Case
Scientists find that bacteria alpha occurs at $25\%$ of rainforests. If bacteria alpha is in fact present, there is a $50\%$ chance of detecting it in a search. Three searches fail to detect the bacteria alpha.
Questions
1) What is the probability that all three searches will fail to detect the bacteria, if in fact it is present?
Bayes' rule is given as $$Pr(H_1|D)=\frac{P(D|H_1)*P(H_1)}{\sum P(D|H_j)*P(H_j)}$$
2) If the bacteria is recorded as absent in each of three searches, use Bayes' rule to calculate the posterior probability that it is in fact present at the site.
.
My attempt
For question 1, since there is a $50\%$ chance of detecting the bacteria, therefore there is also a $50\%$ of not detecting the species when it is present. Therefore
- $Pr$(not detecting when present)= $(1-0.5)^3$=0.125
Is this correct?
For question 2, I have no idea, can someone please show the working out for this question?
Thankyou for taking the time to read this
Original, incorrect, analysis
I'm not completely certain on what posterior probability means, but let's reason through this:
- The search site definitely has the bacteria
It is given that the probability of detection is $50\%$ given that the bacteria is present (which is the parameters of this case). Therefore, indeed, it should be $0.5^3 = 0.125 = 12.5\%$.
- You take a random sample (of the some place which may or may not contain the bacteria) and you don't detect the bacteria here. There are two cases:
- The bacteria is present: $25\%$
You don't detect it with a probability of $0.125$
- The baceteria is not present: $75\%$
You don't detect the bacteria, assuming with a probability of $100\%$ given that the bacteria is not there.
Combining those two gives a probability of the bacteria being there as: $$ 0.25 * 0.125 + 0.75 * 1 = 0.78125 = 78.125\% $$For me the problem is that a false positive is not given (which is necessary). Without a probability for false positive, I am assuming the probability of a false positive is $0\%$.

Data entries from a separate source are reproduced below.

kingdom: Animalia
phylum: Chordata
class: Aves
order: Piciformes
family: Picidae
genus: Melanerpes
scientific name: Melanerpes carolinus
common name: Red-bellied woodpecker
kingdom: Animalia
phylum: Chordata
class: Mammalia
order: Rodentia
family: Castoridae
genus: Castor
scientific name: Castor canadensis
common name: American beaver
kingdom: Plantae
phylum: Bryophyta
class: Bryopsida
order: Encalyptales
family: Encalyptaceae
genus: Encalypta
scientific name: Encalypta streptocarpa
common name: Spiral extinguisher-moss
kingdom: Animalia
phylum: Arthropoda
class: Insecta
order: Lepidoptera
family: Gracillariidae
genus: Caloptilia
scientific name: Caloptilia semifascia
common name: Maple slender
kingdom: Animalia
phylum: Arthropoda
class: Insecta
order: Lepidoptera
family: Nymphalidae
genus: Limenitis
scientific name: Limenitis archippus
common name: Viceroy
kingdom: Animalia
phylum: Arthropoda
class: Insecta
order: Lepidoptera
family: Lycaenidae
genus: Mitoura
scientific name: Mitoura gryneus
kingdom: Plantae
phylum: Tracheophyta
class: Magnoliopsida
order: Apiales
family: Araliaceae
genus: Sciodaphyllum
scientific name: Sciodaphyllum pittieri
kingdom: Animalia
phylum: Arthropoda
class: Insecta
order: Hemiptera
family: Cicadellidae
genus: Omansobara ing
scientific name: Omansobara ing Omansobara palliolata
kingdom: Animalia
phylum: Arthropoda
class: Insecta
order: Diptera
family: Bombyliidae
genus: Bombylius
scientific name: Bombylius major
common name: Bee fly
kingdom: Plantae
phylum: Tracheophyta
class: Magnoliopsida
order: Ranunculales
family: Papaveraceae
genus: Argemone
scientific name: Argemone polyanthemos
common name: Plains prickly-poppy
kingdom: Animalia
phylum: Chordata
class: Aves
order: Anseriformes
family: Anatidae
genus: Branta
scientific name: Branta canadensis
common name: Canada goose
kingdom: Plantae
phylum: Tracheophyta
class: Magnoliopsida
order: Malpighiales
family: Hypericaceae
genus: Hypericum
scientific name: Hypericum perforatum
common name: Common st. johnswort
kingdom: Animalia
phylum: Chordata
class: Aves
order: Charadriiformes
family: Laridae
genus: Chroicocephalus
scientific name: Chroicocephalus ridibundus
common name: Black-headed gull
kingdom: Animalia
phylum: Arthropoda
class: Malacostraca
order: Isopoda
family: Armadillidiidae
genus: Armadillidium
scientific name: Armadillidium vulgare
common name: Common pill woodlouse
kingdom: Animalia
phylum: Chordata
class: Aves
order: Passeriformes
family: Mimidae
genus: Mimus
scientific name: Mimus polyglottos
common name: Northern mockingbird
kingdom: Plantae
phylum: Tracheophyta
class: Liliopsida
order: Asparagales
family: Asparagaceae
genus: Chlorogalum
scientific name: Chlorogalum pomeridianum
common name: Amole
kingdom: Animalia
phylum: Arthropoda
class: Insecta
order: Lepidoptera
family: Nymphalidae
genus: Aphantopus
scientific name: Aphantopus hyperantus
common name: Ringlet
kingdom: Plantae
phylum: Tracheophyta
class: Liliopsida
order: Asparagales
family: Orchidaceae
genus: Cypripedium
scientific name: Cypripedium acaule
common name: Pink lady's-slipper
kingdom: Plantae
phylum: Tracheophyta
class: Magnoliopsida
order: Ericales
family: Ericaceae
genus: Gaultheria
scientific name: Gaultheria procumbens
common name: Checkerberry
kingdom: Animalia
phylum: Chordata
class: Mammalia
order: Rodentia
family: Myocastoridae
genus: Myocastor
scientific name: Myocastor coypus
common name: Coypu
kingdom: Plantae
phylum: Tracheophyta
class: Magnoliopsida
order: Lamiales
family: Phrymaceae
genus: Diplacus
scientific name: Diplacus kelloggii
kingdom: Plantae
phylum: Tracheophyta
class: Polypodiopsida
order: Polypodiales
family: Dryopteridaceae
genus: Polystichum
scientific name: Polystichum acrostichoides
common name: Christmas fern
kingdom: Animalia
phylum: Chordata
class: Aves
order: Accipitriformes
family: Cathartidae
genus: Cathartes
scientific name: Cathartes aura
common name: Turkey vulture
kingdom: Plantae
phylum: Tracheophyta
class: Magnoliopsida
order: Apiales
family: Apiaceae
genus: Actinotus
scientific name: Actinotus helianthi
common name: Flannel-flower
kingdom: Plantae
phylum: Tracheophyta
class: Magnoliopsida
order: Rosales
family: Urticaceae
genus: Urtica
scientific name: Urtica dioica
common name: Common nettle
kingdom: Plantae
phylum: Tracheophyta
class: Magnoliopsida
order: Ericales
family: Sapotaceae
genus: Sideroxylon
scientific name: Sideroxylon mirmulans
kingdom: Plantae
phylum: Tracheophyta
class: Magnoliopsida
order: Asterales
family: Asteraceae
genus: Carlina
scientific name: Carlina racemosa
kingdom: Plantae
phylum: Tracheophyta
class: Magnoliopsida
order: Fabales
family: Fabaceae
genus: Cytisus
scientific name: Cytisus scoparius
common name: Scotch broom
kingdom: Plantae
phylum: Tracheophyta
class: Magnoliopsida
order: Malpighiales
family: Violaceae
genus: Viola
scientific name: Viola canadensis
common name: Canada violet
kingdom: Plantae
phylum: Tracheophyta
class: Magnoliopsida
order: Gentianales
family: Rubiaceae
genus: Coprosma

Correct Analysis (from comments)
\begin{align} H_1 = &\text{no bacteria is present} \\ H_2 = &\text{bacteria is present} \\ D = & \text{three searches find no bacteria} \\ p(H_1 | D) =& \frac{p(D|H_1)*p(H_1)}{p(D|H_1)*p(H_1) + p(D|H_2)*p(H_2)} \end{align}
We know $p(D|H_1) = 1$ (you said there were no false positives), $p(H_1) = 0.75$ ($75\%$ of rain forests contain bacteria), $p(D|H_2) = 0.125$ (probability of three false negatives give bacteria exists), and $p(H_2) = 0.25$ ($25\%$ of rain forests contain the bacteria).
This gives:
$$ p(H_1 | D) = \frac{0.75}{0.75 + 0.125 * 0.25} = 0.96 = 96\% $$
I mispoke on my original answer (I implied the probability of there not being bacteria as fairly low--which is clearly counterintuitive--but I actually calculated the probability that there was bacteria). If we change the above to calculate that we get:
$$ \frac{0.125 * 0.25}{0.125 * 0.25 + 1*0.75} = 0.04 = 4\% $$
Explain why my original analysis is incorrect
Obviously what I did originally was wrong. There are things wrong with my original analysis...I will leave it up to you and commenters to explain them. Honestly, I think it will be helpful if I leave the incorrect analysis up.